Oskar Frånberg;5738096:
But I have some concerns not only to the math itself but also that the constant 0,230 refers to the volume of the dead space where the mouthpiece is measured to 80 ml and the human is estimated to 150 ml. While this is the typical textbook anatomical dead space, in real life this of course varies, but also that it totally ignores the physiological dead space. I am not aware of any studies of ventilation/perfusion inequalities in diving but I suspect that there could be inequalities. Especially if one is varying the hydrostatic load from say negative to positive as could be the case with varying the swimming position.

You are right to have concerns. These are very complex issues. I have recently published a comprehensive review of the relevant physiology (not specifically in relation to the Apocalypse) and would be happy to give you a copy of the paper. If you are interested please email me at sj.mitchell@auckland.ac.nz

Oskar Frånberg;5738096:
Going back to the paper in DHM and this is obviously a to small study to draw any large conclusions

The small number of subjects is acknowledged, but the point of the paper was to demonstrate a principle, not establish population norms. Every mouthpiece and every human has dead space and it follows that even if we did 200 subjects it is highly unlikely that the fundamental conclusions of the study would change.


Oskar Frånberg;5738096:
with tidal volumes from 750 ml the difference is 0.3 kPa (0.28-0.34) and maybe that is sufficiently accurate for this application.

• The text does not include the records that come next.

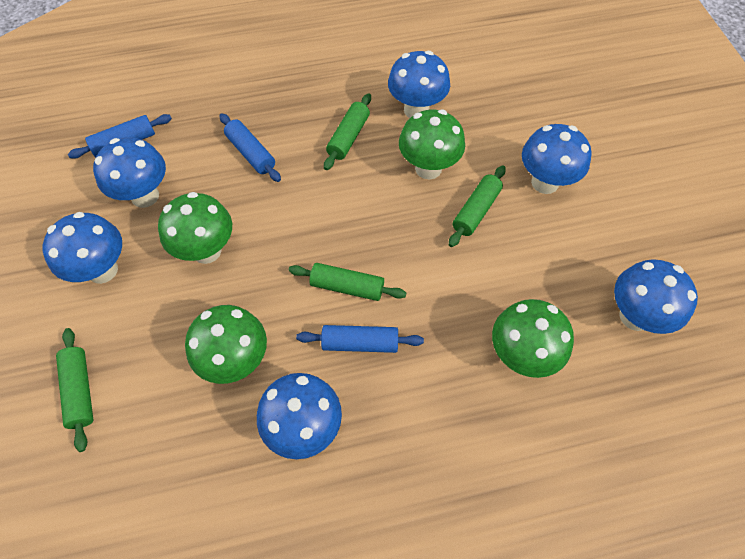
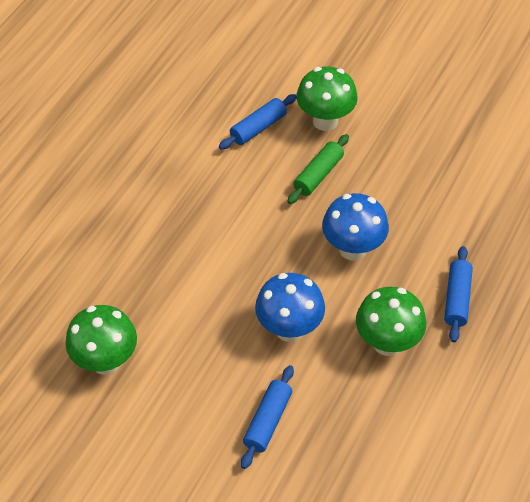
blue mushroom: [42,212,122,284] [93,138,166,208] [257,373,342,459] [388,51,450,118] [522,124,591,194] [614,259,698,334] = 6 -> [255,273,325,342] [322,193,389,261] = 2
green mushroom: [158,192,232,264] [185,305,267,384] [399,109,465,180] [492,299,574,378] = 4 -> [65,305,137,375] [296,67,358,131] [356,287,426,356] = 3
green rolling pin: [56,328,93,452] [289,263,406,301] [324,93,371,170] [449,165,506,247] = 4 -> [287,134,349,204] = 1

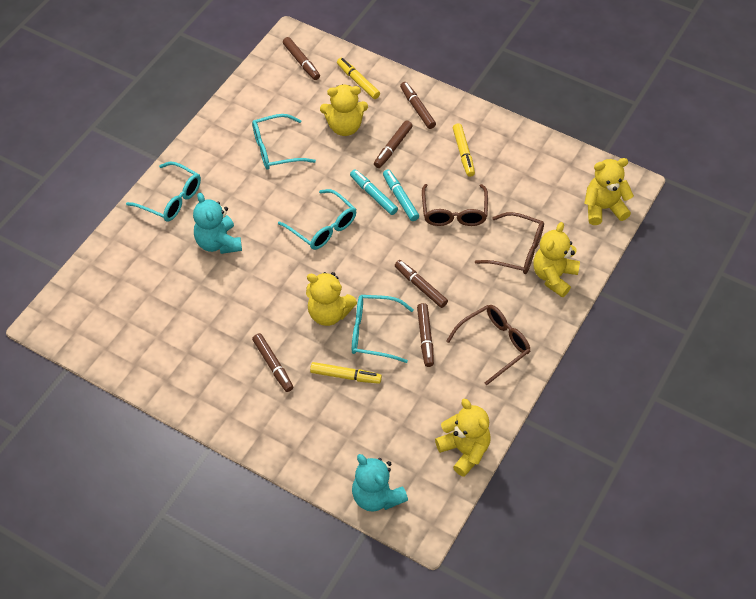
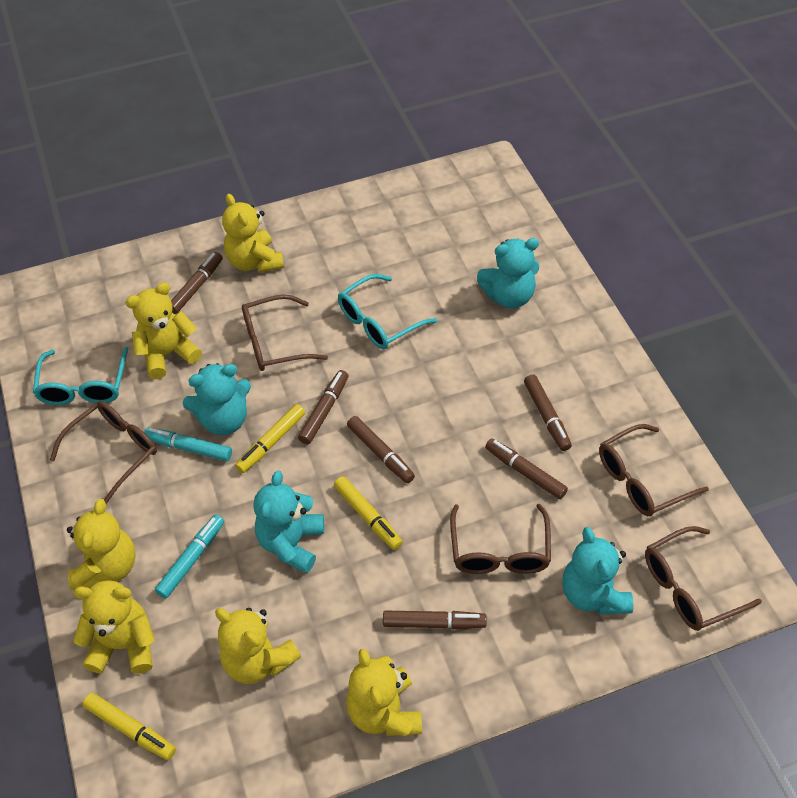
brown glasses: [422,184,488,226] [446,305,530,385] [475,212,544,274] = 3 -> [50,401,157,504] [242,294,328,371] [450,504,551,574] [599,424,709,516] [645,526,762,631] = 5
turquoise glasses: [126,162,201,222] [252,114,316,170] [278,189,356,250] [352,295,414,363] = 4 -> [33,347,128,405] [338,274,437,349] = 2
turquoise teddy bear: [193,193,242,254] [352,454,408,512] = 2 -> [183,363,251,435] [253,471,324,573] [477,238,539,308] [562,527,633,615] = 4
yellow teddy bear: [306,272,357,326] [320,84,368,136] [435,399,491,477] [533,222,580,297] [584,158,634,225] = 5 -> [67,499,136,590] [73,580,155,674] [125,282,202,379] [215,608,301,684] [222,194,284,273] [346,648,422,736] = 6

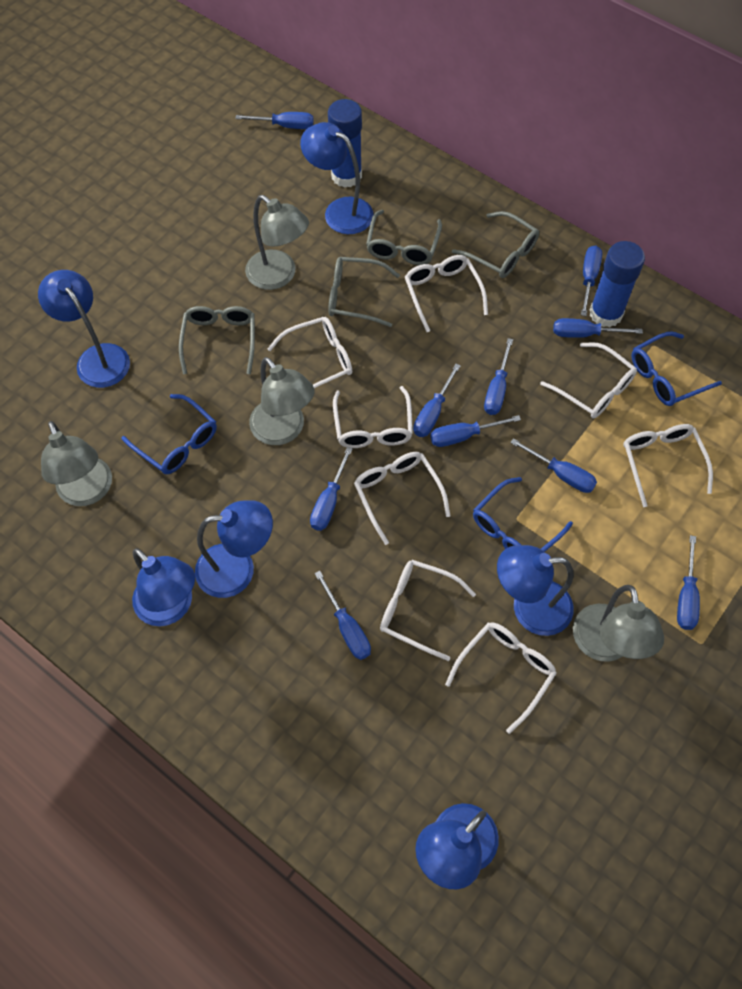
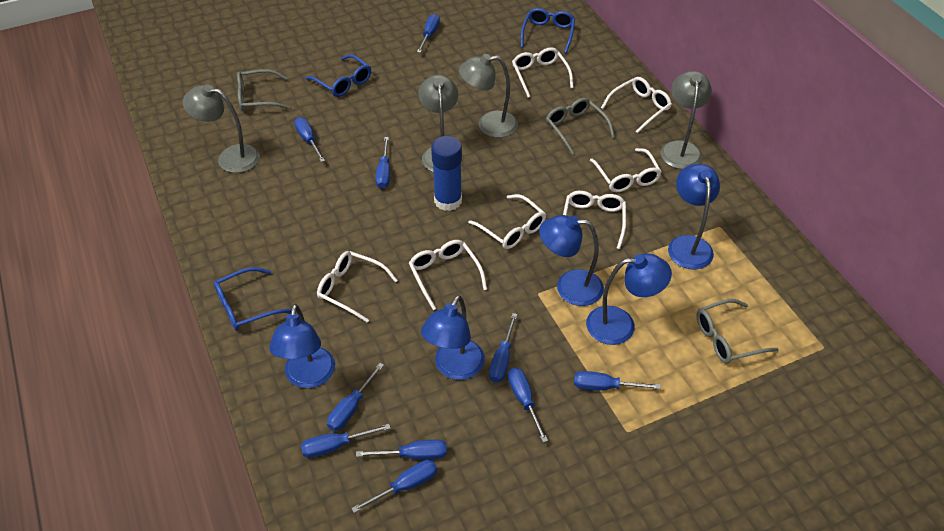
blue glue stick: [328,99,362,188] [590,241,645,328] = 2 -> [431,136,462,211] = 1
blue lamp: [38,270,130,388] [132,548,195,626] [195,501,273,598] [300,122,374,234] [415,803,499,889] [497,545,574,636] = 6 -> [269,304,335,388] [421,295,485,380] [539,215,604,306] [586,253,672,345] [668,164,720,269] = 5
grey glasses: [179,306,255,375] [328,257,400,327] [366,210,442,265] [452,211,539,278] = 4 -> [237,69,290,111] [546,98,615,155] [696,299,778,364] = 3
white glasses: [267,317,352,388] [333,386,413,448] [354,452,451,545] [380,560,476,661] [405,255,488,332] [445,623,557,734] [540,342,637,419] [623,424,713,507] = 8 -> [317,251,398,323] [409,240,487,310] [468,194,546,249] [512,47,574,98] [563,191,626,249] [590,148,662,192] [601,77,672,133] = 7

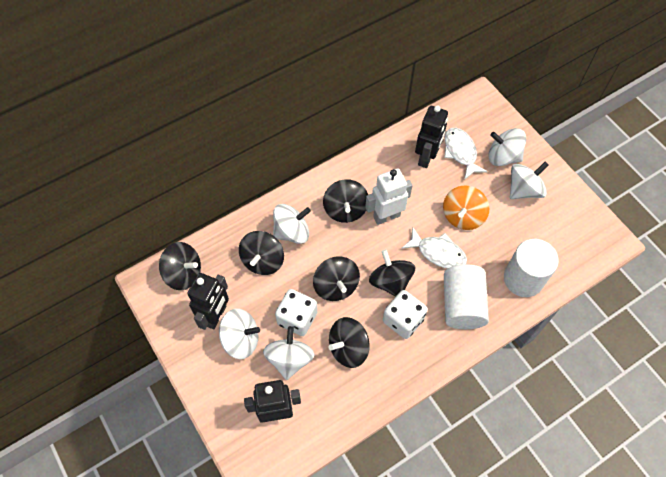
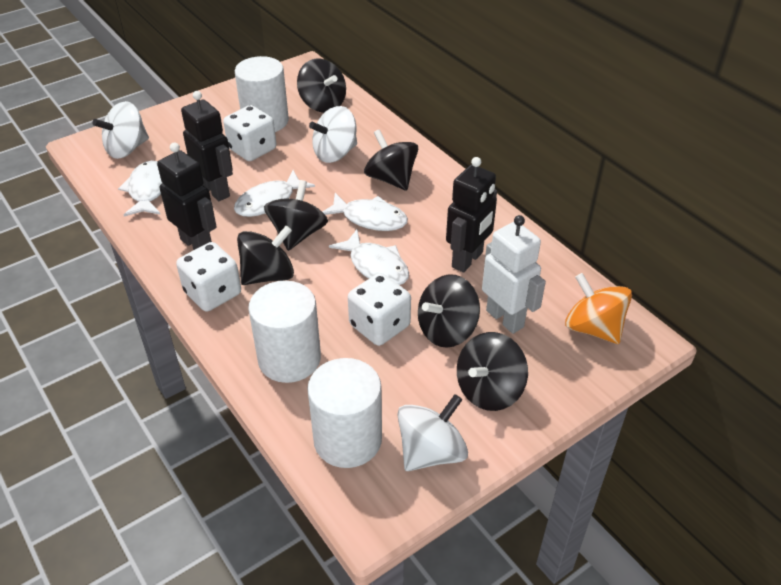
white cylinder: [444,265,489,329] [504,239,559,297] = 2 -> [235,56,289,132] [248,281,321,383] [307,358,382,468] = 3
white dice: [275,289,318,336] [383,290,428,339] = 2 -> [176,242,241,312] [223,105,276,161] [348,273,411,346] = 3
white fish: [401,227,467,269] [444,128,488,180] = 2 -> [118,161,162,216] [234,170,315,217] [323,193,408,231] [329,230,409,285] = 4
white spinning top: [219,309,260,359] [263,326,314,380] [273,204,311,244] [488,128,526,166] [510,162,549,199] = 5 -> [92,101,149,159] [309,106,357,163] [397,394,468,471] = 3

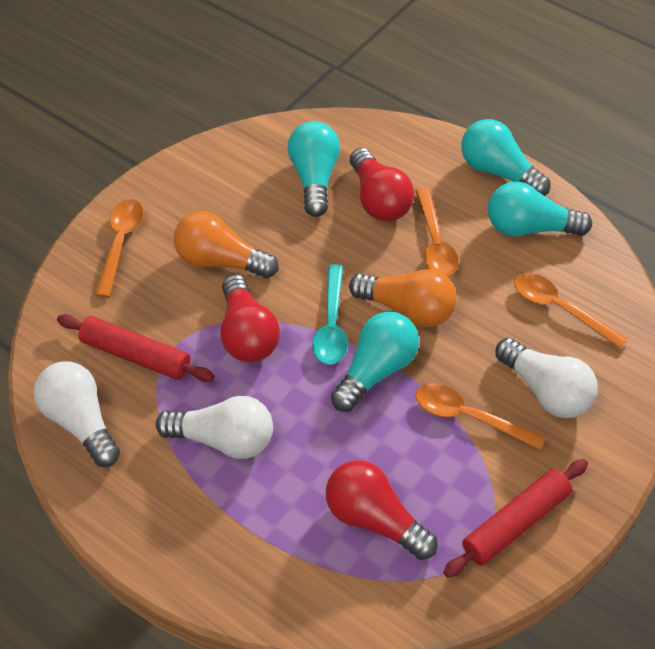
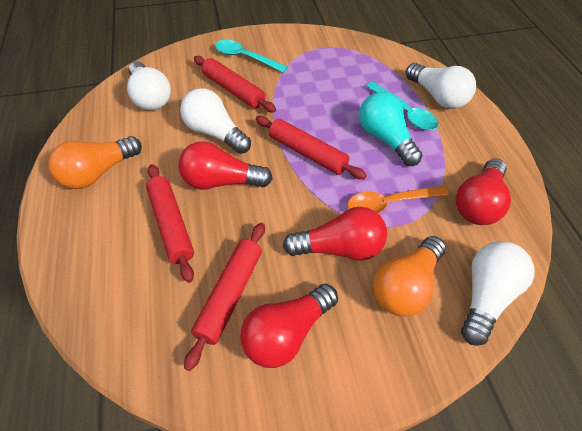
orange spoon: [95,199,144,298] [415,188,459,277] [415,383,545,450] [514,273,627,349] = 4 -> [347,186,449,213] = 1
red light bulb: [220,274,280,362] [326,460,438,560] [350,148,414,221] = 3 -> [178,141,273,190] [240,284,338,368] [283,207,387,261] [455,158,511,225] = 4
red rolling pin: [57,314,214,382] [443,459,588,578] = 2 -> [146,164,194,283] [184,223,265,371] [194,56,276,113] [256,116,367,179] = 4
turquoise light bulb: [288,121,340,217] [331,312,419,412] [461,119,550,196] [488,181,592,237] = 4 -> [359,92,422,166] = 1
turquoise spoon: [312,264,348,365] = 1 -> [215,40,288,73] [366,82,439,130] = 2
white light bulb: [34,361,120,467] [156,396,273,459] [495,338,598,418] = 3 -> [127,61,171,110] [180,88,251,154] [406,63,476,109] [461,241,535,346] = 4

Agreed, and we said that in the paper. I reiterate that the paper was a response to an obfuscation of the fact that low tidal volume breathing could become problematic at some level of breath size. Having said that, and as we point out in the paper, tidal volumes around 500ml could become relevant in some situations in diving.

Oskar Frånberg;5738096:
Maybe it is better with the devil you know, and just go with the measured peak CO2 values.
Oskar

COMPLETELY agree with your inference that the complicated calculation algorithm may introduce more problems than it is worth.... but the fact they are trying to use it makes me suspicious that the dilution effect of mouthpiece and anatomic dead space on the CO2 measurement made directly at the end of hose in the actual Apoc circuit (whic we did not have) may be worse than we showed in our experiment.